My kernel is now able to run different tasks at a time. All my tasks are void functions() which are running simultaneously. I need a floppy driver to load programs from floppy.
I have a floppy driver which i coded before i started multitasking. So now its not that useful.
Can anyone tell me how to design (I repeat design as i know the code) a floppy driver for a multitask environment.
I'm not too sure if this is useful for you (you may have already done it), but instead of designing the floppy driver I'd suggest designing some form of generic storage device driver interface.
This interface would include low-level facilities for reading/writing raw sectors, handling "media changed" notification, formatting the device, etc.
The same thing applies to file systems - design a common interface and make all file system code comply with it. If this is done correctly, any normal code (applications, etc) should be able to use any file system without caring what it actually is, and any file system code should be able to use any storage device driver (without caring what it actually is).
For most OSs, the "storage device driver specification" and the "file I/O specification" are very closely related, and sometimes they are the same thing (e.g. combined into some sort of "Virtual File System Interface").
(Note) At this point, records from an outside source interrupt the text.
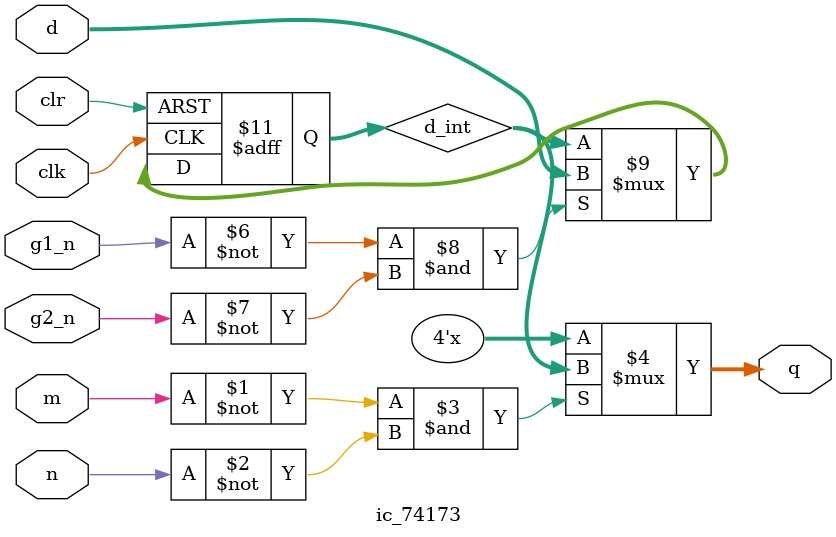
<source format=v>
`timescale 1ns / 1ps


module ic_74173(
    input m,
    input n,
    input [3:0] d,
    output [3:0] q,
    input g1_n,
    input g2_n,
    input clr,
    input clk
    );
    
    reg [3:0] d_int;
    
    assign q = (~m & ~n) ? d_int : 4'bZZZZ;
    
    always @ (posedge clk, posedge clr) begin
        if (clr)
            d_int <= 4'b0000;
        else
            if ( ~g1_n & ~g2_n)
                d_int <= d;
            
    end
    
endmodule

</source>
This is (IMHO) a better way to do things - it allows you to treat devices and files the same way. For e.g. mounting a file, or copying raw disk images to/from devices.
In the end, writing a device driver means following the interface specification on the OSs side, and following the manufacturers specification on the hardware side. This shouldn't leave much to "design"...
A floppy read_or_write() function must wait for interrupt from fdc, so when we wait for that interrupt the Timer can preempt the current process. So how to deal with this?
First, I'd ask why it matters if the floppy driver is pre-empted (it'd get control back when the IRQ arrives).